Дверь открылась сразу — как будто его уже ждали у ключа, как будто спешили навстречу его шагам. Из распахнувшегося темного проема на Глеба уставились глазки усатой, красноволосой от хны старухи, лицом похожей на Бальзака. Старуха была в платье декольте, открывавшем на плечах ужасные рубцы от бретелек; из кармана ее передника, точно из сумки кенгуру, выглядывала карликовая мордочка красношерстного шарло, до того похожего на хозяйку, словно это был ее родной малютка сын, чьим-то колдовством превращенный в собачку.

— Кто там? — послышалось из глубины коридора.
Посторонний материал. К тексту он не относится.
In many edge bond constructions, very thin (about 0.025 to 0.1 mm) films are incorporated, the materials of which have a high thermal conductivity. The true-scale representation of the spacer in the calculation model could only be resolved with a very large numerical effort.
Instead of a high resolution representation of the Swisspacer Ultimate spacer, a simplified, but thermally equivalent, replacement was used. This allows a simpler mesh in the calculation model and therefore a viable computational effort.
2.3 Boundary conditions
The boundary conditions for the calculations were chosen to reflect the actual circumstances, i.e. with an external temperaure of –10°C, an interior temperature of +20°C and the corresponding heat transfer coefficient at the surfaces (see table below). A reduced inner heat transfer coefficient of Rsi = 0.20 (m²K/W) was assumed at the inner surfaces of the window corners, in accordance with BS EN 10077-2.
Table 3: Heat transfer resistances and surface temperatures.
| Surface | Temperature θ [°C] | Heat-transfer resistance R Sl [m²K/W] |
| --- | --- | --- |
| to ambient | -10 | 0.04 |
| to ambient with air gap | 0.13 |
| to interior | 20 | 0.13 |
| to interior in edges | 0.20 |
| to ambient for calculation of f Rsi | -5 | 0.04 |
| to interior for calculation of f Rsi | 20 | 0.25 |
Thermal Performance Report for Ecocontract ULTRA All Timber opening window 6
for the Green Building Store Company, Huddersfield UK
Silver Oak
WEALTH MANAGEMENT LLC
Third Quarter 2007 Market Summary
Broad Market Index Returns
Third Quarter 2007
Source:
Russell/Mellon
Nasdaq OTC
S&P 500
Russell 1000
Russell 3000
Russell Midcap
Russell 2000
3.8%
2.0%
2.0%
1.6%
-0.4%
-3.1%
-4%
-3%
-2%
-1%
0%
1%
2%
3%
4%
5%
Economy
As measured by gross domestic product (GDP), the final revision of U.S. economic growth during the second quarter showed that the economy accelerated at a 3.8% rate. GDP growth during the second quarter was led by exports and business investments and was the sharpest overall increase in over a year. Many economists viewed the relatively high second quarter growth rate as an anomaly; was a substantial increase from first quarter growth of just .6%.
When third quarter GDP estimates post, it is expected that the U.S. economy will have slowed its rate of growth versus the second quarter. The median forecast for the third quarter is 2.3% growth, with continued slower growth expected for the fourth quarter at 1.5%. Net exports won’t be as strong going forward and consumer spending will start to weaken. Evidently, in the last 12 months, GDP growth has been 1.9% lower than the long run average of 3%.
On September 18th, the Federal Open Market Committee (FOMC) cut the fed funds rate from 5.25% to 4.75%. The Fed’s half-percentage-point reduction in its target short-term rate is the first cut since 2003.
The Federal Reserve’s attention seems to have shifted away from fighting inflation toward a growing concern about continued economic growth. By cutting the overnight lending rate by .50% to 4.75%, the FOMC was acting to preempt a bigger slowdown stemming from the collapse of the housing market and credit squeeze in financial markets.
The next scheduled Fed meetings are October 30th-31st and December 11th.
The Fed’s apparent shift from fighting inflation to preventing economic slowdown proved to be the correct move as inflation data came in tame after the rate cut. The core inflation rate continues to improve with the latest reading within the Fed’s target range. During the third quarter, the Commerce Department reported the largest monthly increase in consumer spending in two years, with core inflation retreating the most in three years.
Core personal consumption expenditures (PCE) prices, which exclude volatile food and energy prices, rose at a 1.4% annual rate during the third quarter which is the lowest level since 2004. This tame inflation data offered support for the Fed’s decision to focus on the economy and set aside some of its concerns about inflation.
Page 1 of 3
— Это к Нине опять. Мужчина, — хихикнула красноволосая старуха.

— Все ходют и ходют, — отозвалось из коридора. — Я вам рассказывала, Регина Адольфовна, как к одной парикмахерше шпионы на связь ходили?

— Ох, боже мой, Анфиса Власовна, — захныкала красноволосая. — Ну зачем вы все про свои ужасы? Может, она просто покровителя нашла.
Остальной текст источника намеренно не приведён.